**Action item**
Every line of the entries below from the one containing "सम्म सारथि भद्दानि" to the one containing "यानेहि उय्यानभुमिं निय्यासि।", both ends included, must be written out exactly. No other line belongs in the answer.

**Records supplied**
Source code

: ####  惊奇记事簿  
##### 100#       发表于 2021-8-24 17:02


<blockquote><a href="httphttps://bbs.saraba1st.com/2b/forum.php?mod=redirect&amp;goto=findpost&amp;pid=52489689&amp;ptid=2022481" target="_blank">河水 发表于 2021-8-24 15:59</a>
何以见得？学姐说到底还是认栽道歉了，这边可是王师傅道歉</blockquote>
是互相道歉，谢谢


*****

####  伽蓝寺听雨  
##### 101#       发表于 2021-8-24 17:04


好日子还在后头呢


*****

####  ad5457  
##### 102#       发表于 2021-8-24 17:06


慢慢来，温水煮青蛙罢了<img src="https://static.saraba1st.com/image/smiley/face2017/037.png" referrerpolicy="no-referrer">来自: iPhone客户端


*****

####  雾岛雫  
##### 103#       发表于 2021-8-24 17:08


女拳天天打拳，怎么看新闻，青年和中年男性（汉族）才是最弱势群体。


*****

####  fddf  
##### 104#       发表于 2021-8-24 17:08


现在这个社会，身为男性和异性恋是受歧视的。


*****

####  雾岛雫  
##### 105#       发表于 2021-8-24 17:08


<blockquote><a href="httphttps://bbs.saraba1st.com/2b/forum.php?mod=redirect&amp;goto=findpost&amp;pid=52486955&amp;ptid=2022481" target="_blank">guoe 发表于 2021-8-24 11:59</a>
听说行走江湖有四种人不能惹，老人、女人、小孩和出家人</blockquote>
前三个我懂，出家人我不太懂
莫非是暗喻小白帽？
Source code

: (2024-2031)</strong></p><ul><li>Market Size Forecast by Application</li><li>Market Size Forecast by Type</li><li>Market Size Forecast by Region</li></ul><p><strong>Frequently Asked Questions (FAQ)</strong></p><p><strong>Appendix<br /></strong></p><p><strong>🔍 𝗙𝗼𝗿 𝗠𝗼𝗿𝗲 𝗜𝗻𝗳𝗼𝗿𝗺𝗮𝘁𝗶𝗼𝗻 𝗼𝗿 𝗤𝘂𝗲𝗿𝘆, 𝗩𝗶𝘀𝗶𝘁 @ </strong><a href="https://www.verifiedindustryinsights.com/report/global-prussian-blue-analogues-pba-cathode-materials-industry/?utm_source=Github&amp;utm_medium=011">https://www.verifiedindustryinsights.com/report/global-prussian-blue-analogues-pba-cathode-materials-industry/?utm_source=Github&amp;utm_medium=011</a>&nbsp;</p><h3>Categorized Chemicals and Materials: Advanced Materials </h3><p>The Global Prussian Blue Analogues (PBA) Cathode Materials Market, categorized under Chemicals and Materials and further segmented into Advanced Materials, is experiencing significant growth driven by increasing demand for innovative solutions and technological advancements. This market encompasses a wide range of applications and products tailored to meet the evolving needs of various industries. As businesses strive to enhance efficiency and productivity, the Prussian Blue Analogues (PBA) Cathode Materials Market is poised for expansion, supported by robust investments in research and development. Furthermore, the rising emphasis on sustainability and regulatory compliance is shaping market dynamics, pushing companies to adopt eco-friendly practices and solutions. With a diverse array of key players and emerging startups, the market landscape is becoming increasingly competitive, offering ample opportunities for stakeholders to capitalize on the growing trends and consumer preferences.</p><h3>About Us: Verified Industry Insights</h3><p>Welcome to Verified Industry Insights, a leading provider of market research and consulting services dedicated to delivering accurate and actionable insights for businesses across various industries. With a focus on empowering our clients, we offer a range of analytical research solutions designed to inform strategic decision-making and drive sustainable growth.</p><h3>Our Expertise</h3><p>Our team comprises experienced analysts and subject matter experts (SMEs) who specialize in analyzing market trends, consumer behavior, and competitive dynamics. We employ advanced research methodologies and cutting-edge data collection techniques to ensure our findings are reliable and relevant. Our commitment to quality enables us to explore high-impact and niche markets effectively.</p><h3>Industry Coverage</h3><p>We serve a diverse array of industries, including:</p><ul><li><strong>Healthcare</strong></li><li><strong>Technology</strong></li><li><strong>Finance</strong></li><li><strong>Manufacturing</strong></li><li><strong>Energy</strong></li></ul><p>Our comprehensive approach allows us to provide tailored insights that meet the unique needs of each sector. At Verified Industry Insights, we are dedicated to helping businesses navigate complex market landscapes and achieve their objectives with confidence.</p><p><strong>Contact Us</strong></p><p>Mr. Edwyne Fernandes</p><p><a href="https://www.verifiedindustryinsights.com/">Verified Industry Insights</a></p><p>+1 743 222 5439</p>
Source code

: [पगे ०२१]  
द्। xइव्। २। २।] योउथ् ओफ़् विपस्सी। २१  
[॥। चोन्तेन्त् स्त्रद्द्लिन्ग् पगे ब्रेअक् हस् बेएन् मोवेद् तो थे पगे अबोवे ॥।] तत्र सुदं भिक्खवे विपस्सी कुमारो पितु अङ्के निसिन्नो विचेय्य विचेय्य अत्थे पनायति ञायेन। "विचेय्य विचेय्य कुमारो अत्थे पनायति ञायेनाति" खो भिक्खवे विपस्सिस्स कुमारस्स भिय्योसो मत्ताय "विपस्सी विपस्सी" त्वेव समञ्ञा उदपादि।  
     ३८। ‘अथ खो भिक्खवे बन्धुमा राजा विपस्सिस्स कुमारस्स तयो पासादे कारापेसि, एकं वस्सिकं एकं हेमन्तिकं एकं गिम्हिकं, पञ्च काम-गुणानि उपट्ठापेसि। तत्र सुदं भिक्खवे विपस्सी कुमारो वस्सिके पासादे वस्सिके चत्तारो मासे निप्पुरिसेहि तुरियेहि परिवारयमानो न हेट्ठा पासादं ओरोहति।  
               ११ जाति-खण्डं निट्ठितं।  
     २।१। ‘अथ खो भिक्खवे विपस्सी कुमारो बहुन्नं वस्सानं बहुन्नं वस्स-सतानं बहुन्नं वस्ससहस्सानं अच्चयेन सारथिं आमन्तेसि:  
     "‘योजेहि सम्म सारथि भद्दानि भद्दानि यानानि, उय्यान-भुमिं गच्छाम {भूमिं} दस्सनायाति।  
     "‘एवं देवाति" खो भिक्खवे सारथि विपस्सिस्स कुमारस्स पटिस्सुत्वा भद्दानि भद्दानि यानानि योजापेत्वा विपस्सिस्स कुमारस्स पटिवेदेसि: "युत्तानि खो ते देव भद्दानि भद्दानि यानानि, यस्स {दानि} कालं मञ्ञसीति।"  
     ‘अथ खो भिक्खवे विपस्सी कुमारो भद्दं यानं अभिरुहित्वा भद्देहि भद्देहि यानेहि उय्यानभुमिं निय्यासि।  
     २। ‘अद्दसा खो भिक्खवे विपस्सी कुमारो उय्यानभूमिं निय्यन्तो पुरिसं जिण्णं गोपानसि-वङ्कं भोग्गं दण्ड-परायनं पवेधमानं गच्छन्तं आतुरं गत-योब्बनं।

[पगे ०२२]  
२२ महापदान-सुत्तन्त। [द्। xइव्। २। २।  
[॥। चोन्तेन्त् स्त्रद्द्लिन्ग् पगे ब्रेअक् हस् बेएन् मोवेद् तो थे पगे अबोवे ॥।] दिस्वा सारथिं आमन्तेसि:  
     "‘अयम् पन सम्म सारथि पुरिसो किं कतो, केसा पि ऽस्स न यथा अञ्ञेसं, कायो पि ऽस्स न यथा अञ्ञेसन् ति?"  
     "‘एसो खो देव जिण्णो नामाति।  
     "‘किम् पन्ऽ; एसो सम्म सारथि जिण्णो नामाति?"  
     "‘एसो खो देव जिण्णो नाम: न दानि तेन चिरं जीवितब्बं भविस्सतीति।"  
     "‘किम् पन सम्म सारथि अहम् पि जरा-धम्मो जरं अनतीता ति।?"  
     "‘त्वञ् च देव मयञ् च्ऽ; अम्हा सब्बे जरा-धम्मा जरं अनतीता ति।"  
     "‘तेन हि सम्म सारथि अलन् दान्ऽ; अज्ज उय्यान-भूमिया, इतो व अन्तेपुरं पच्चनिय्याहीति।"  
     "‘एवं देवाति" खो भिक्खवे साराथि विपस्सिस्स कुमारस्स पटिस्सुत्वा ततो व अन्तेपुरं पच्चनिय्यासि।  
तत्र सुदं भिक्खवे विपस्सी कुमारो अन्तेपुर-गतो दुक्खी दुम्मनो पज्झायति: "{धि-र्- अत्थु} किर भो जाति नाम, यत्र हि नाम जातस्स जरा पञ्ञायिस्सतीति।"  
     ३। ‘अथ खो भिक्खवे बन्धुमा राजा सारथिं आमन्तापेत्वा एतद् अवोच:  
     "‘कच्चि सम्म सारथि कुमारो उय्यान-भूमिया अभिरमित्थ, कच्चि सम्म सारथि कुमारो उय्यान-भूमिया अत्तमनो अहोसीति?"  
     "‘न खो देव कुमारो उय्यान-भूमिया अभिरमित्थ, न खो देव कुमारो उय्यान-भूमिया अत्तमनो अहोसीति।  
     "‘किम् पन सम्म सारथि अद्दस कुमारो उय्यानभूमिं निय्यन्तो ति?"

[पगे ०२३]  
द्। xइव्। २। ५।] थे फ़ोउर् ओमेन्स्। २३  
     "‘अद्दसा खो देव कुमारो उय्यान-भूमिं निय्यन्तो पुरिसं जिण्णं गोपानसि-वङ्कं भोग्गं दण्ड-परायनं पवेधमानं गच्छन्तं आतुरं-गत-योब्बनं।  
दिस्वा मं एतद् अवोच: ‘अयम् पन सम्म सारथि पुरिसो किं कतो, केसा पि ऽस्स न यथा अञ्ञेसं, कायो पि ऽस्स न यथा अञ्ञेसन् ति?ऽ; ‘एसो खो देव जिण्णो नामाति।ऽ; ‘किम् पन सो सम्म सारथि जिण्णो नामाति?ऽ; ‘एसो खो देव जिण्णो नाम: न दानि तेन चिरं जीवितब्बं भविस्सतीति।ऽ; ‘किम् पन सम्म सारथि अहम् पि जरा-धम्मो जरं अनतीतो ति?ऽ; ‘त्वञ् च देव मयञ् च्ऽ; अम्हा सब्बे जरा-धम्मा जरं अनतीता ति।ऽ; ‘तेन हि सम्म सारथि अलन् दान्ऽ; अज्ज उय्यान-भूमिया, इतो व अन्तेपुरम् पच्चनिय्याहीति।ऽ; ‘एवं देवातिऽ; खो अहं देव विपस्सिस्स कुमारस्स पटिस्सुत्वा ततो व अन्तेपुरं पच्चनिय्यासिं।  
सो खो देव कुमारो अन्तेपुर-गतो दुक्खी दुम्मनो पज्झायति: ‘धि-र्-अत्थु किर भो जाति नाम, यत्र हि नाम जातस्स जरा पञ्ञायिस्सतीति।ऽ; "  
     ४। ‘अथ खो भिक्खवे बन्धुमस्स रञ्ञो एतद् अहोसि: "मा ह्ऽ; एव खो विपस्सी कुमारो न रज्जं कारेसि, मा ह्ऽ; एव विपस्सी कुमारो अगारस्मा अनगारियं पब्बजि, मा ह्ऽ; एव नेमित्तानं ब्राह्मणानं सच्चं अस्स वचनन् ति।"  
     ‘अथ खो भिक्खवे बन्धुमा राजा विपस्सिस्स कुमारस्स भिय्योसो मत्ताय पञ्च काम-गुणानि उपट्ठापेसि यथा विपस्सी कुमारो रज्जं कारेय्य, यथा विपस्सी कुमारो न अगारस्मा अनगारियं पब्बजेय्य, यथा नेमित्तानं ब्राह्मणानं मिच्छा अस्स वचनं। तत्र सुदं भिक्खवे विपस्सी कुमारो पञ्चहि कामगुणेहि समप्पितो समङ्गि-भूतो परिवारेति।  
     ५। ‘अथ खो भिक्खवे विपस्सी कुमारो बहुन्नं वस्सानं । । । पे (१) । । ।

**Task result**
     "‘योजेहि सम्म सारथि भद्दानि भद्दानि यानानि, उय्यान-भुमिं गच्छाम {भूमिं} दस्सनायाति।  
     "‘एवं देवाति" खो भिक्खवे सारथि विपस्सिस्स कुमारस्स पटिस्सुत्वा भद्दानि भद्दानि यानानि योजापेत्वा विपस्सिस्स कुमारस्स पटिवेदेसि: "युत्तानि खो ते देव भद्दानि भद्दानि यानानि, यस्स {दानि} कालं मञ्ञसीति।"  
     ‘अथ खो भिक्खवे विपस्सी कुमारो भद्दं यानं अभिरुहित्वा भद्देहि भद्देहि यानेहि उय्यानभुमिं निय्यासि।  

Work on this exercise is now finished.